Annabelle revoit les parents de son amie Dori, qui n’ont jamais compris le déménagement express de sa famille, ni la disparition de leur propre fille. Puis, la jeune femme et les deux policiers rencontrent Catherine Gagnon dans sa belle propriété d’Arizona. Elle confirme que son kidnappeur était bien Umbrio, pas un autre. Hospitalisée, elle fut questionnée par le père d’Annabelle qui se faisait passer pour un agent du FBI. Or, l’affaire se passait deux ans avant l’enlèvement de Dori et des fillettes. Au retour, D.D. Warren trouve un message menaçant sur sa voiture. Malgré l’efficacité de Bobby, elle va être exposée à un grave danger. Annabelle reste méfiante, étant certaine que le criminel rôde non loin d’elle. Seul l’ancien supérieur de son père connaît tous les détails et les causes…
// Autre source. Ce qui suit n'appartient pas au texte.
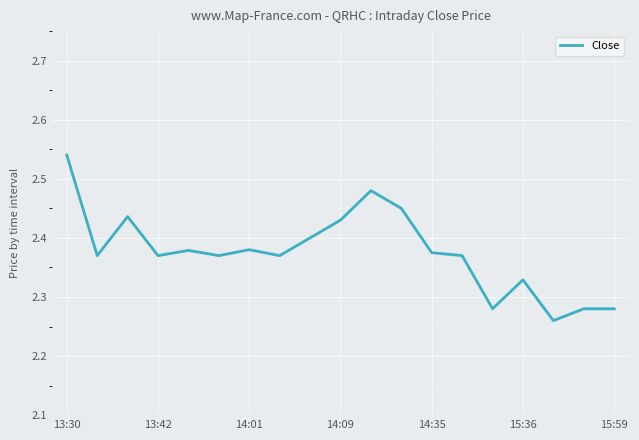

What is the difference between the maximum and minimum values?

0.3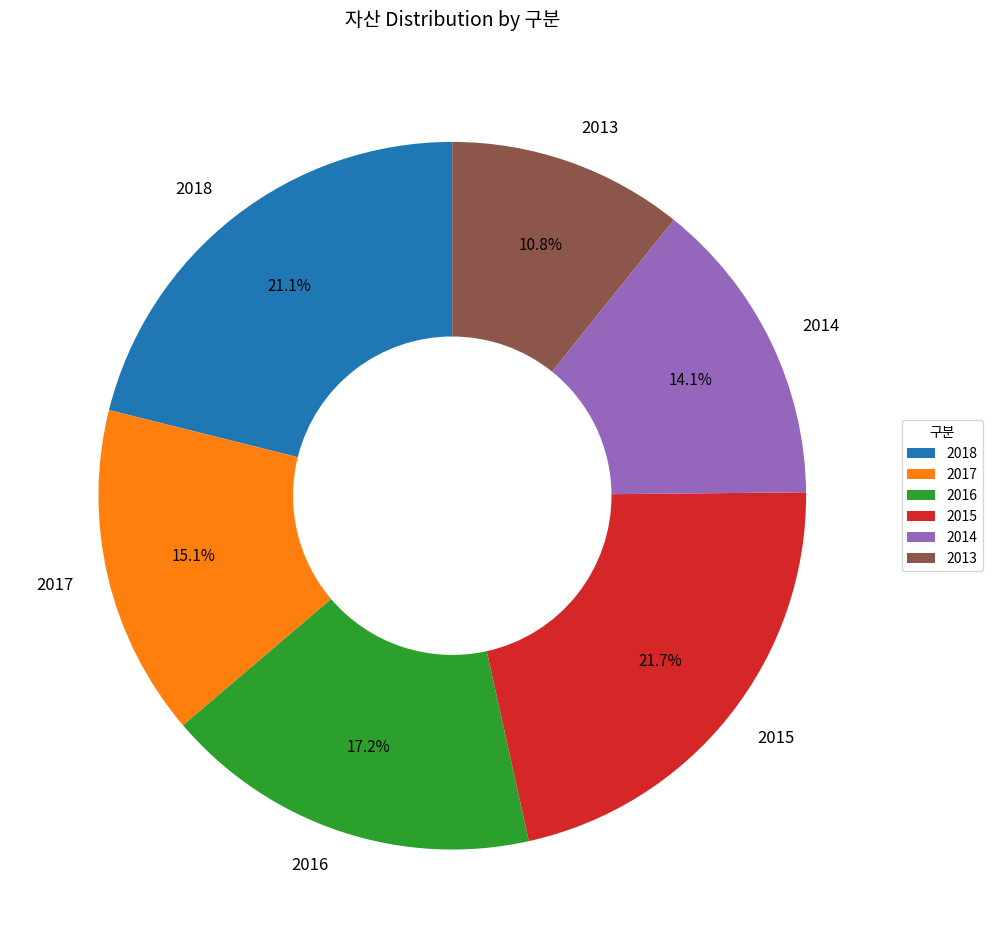

Which slice is the smallest?

2013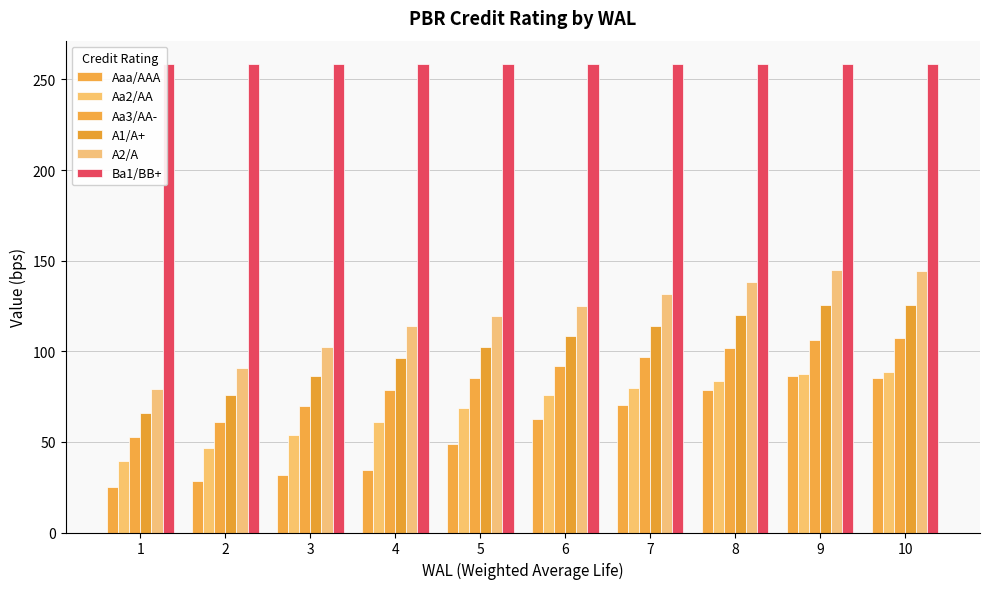

The value of Ba1/BB+ at 5 is 258.4. True or false?

True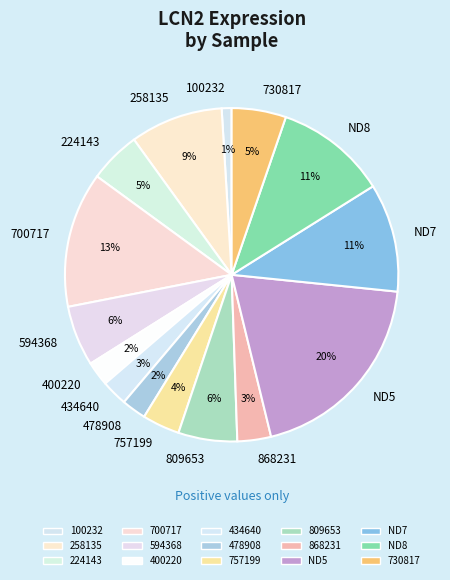

Combined, do 730817 and 400220 account for over 50%?

No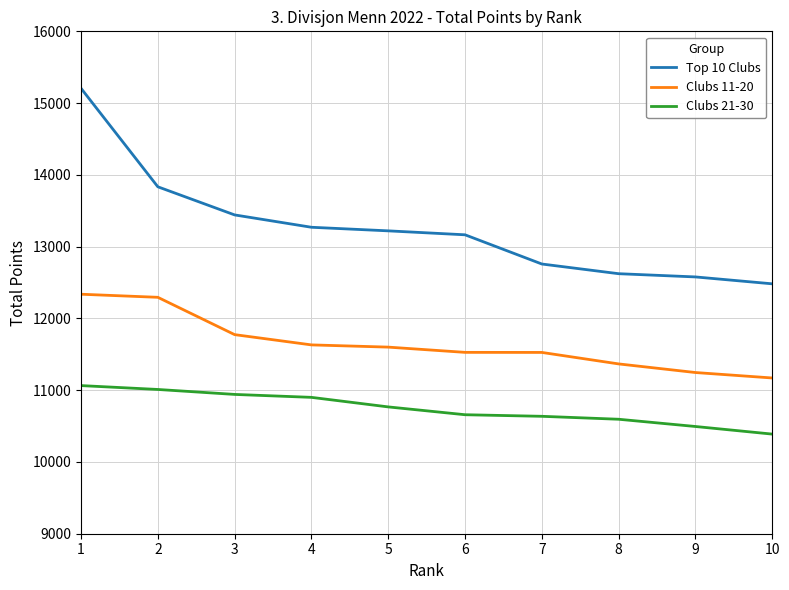

True or false: Top 10 Clubs has a value of 7419 at 5.

False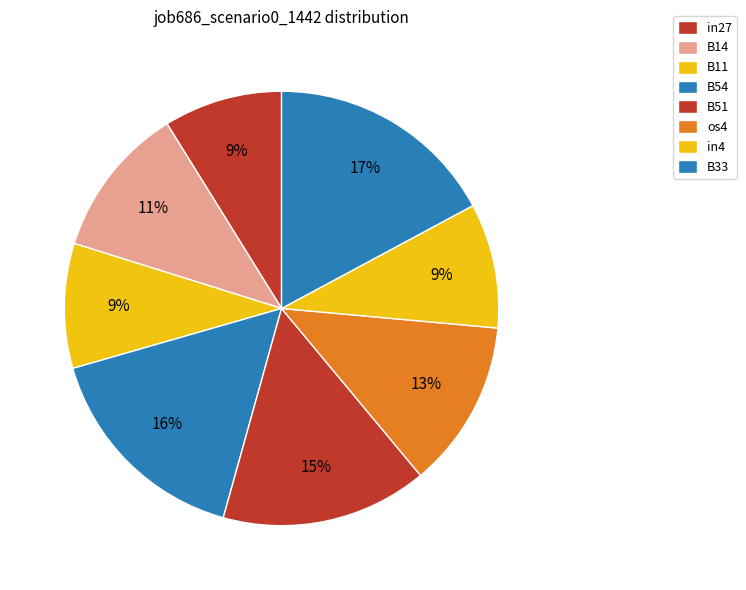

How many segments does this pie chart have?

8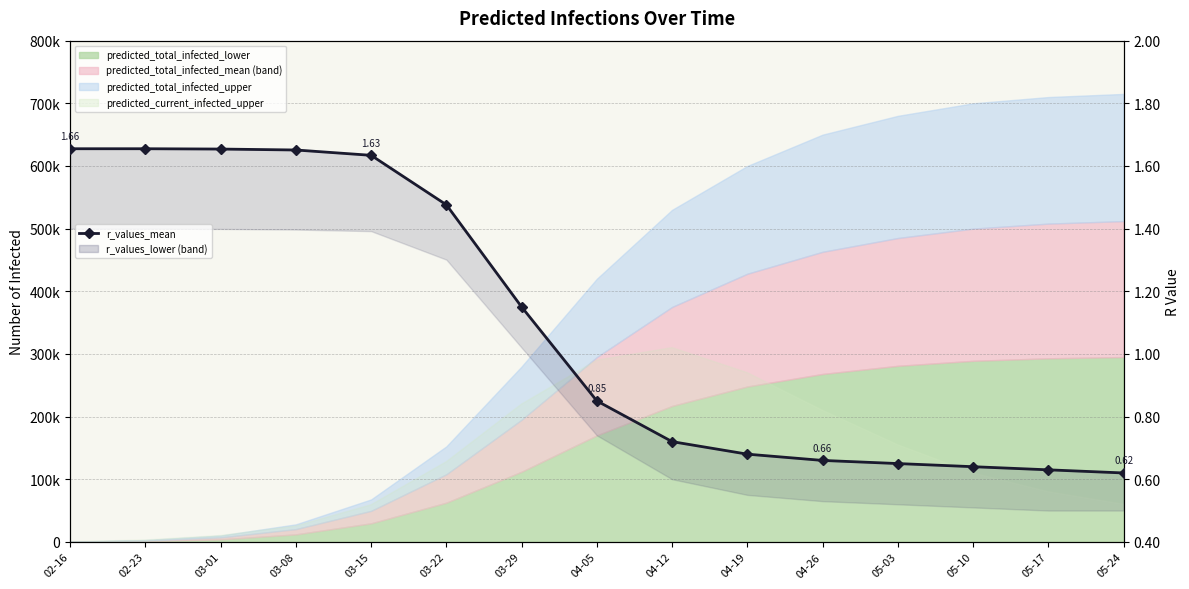

The value at 02-16 is 1.1. True or false?

False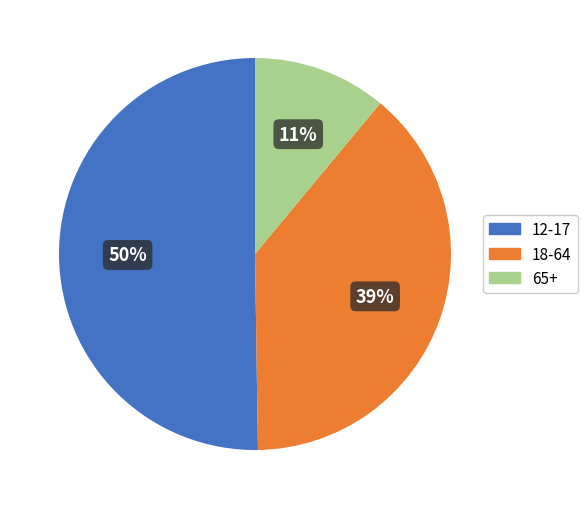

Rank the categories by value from highest to lowest.

12-17, 18-64, 65+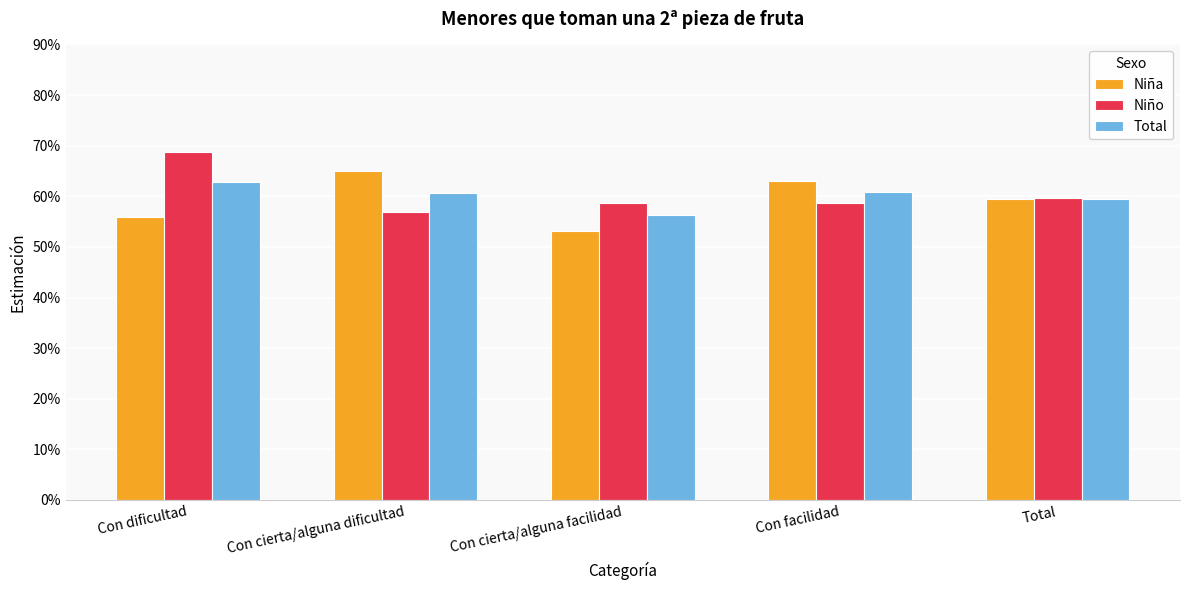

What is the label of the 2nd bar from the right?

Con facilidad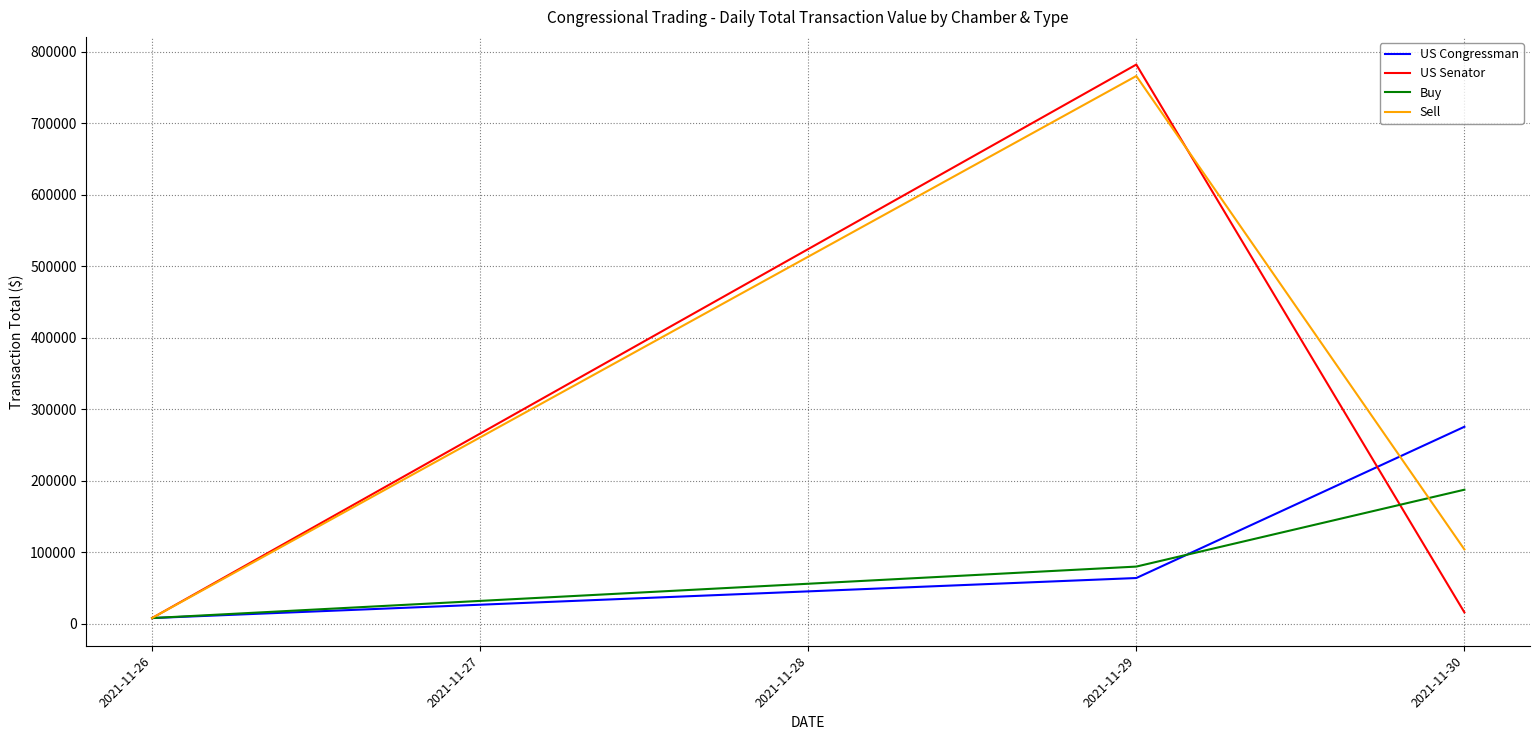

The value of US Senator at 2021-11-29 is 1113289. True or false?

False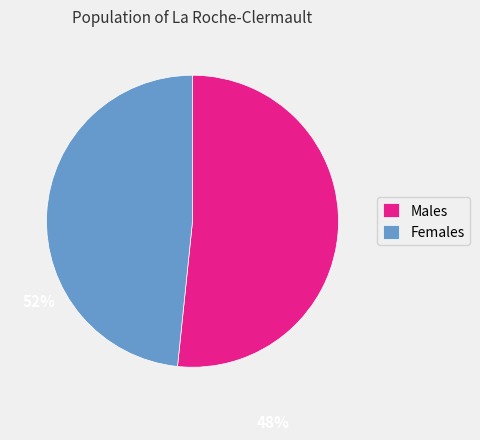

Rank the categories by value from highest to lowest.

Males, Females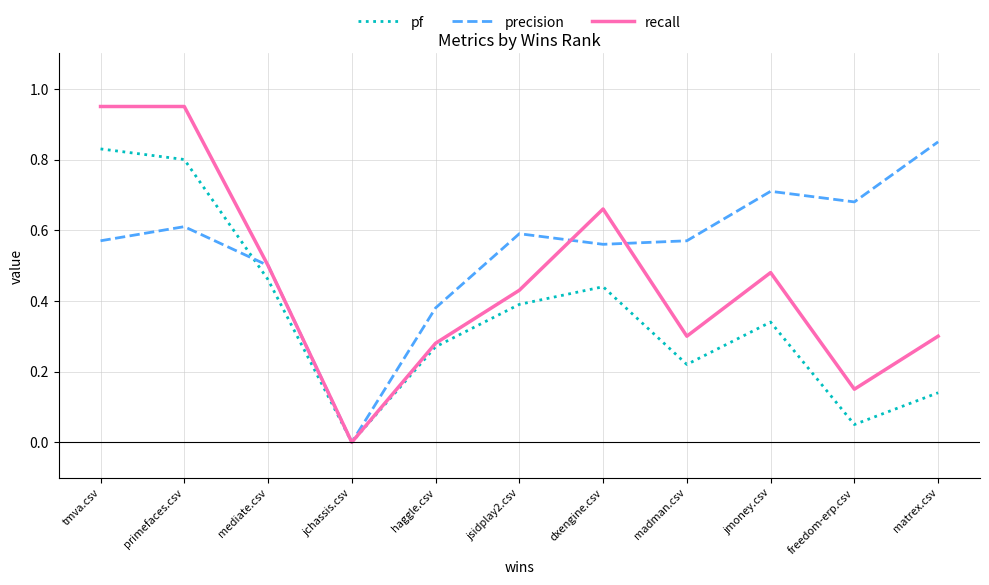

Rank the series by their average value, from highest to lowest.

precision, recall, pf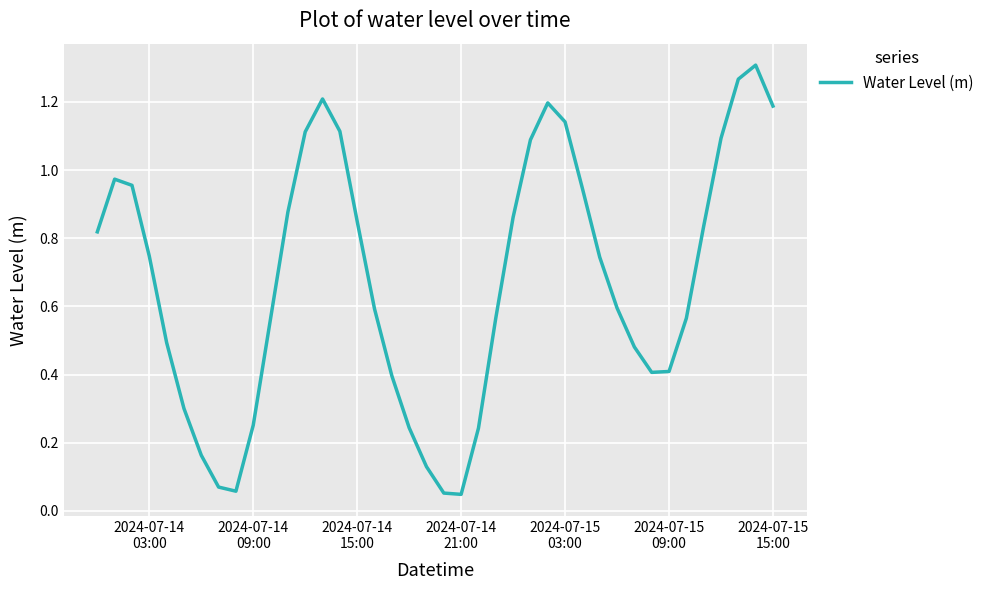

How many lines are shown in the chart?

1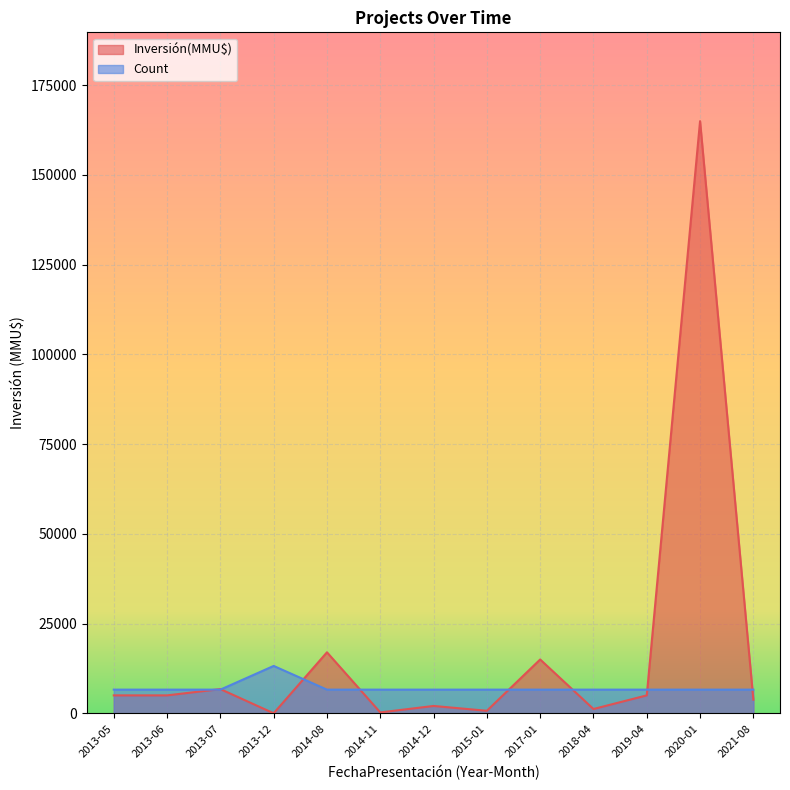

What is the highest value of the Inversión(MMU$) series?

165000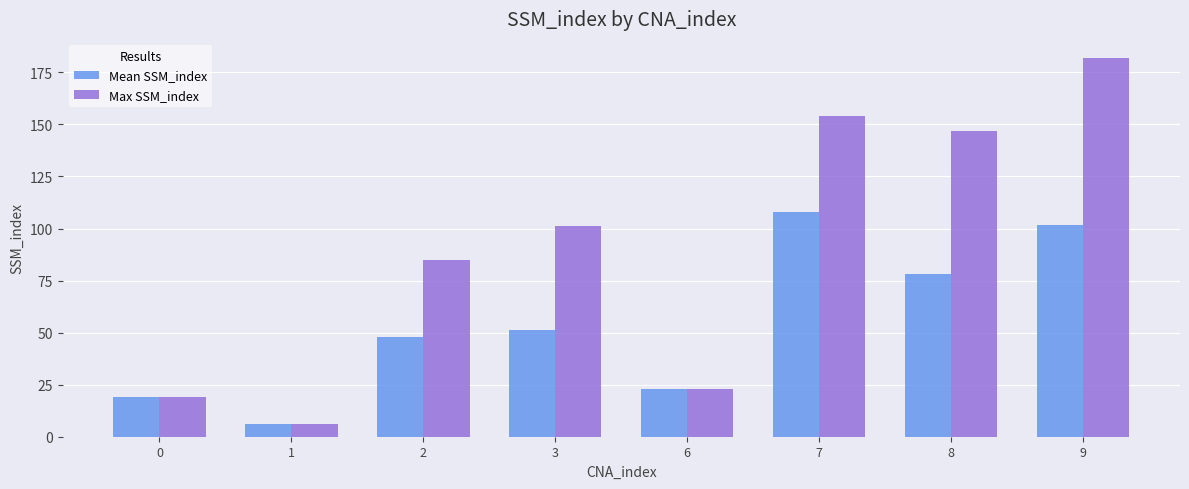

What is the spread (max minus min) of values at 8?

68.9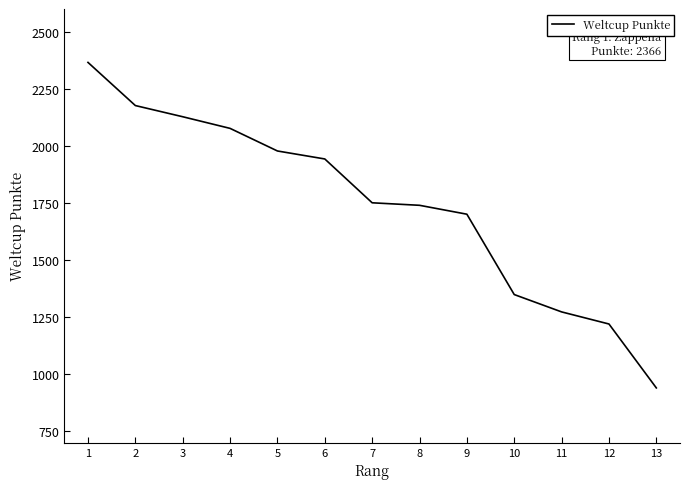

The value at 13 is 1629. True or false?

False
La complexe expérience de vie d’Annabelle dès l’enfance, les mystères entourant son père, le cas de Dori Petracelli différent de celui de Catherine Gagnon, ou la situation de Bobby Dodge, rien ici n’est jamais limpides. Quant au meurtrier, inspiré par l’affaire Umbrio ou pas du tout, il serait prématuré de le désigner trop rapidement. L’équipe de policier est active, mais l’adversaire est habile, toujours présent. Personnage central, la dynamique et prudente Annabelle s’avère attachante, car elle n’a jamais un comportement de victime. Savoir si elle doit détester son père, pour avoir perturbé ses jeunes années, reste une des clés de l’énigme. La force de l’auteur consiste à mesurer la tension, sans tomber dans des effets faciles, des schémas attendus. C’est dire que ce roman est idéalement maîtrisé. Un suspense de qualité supérieure.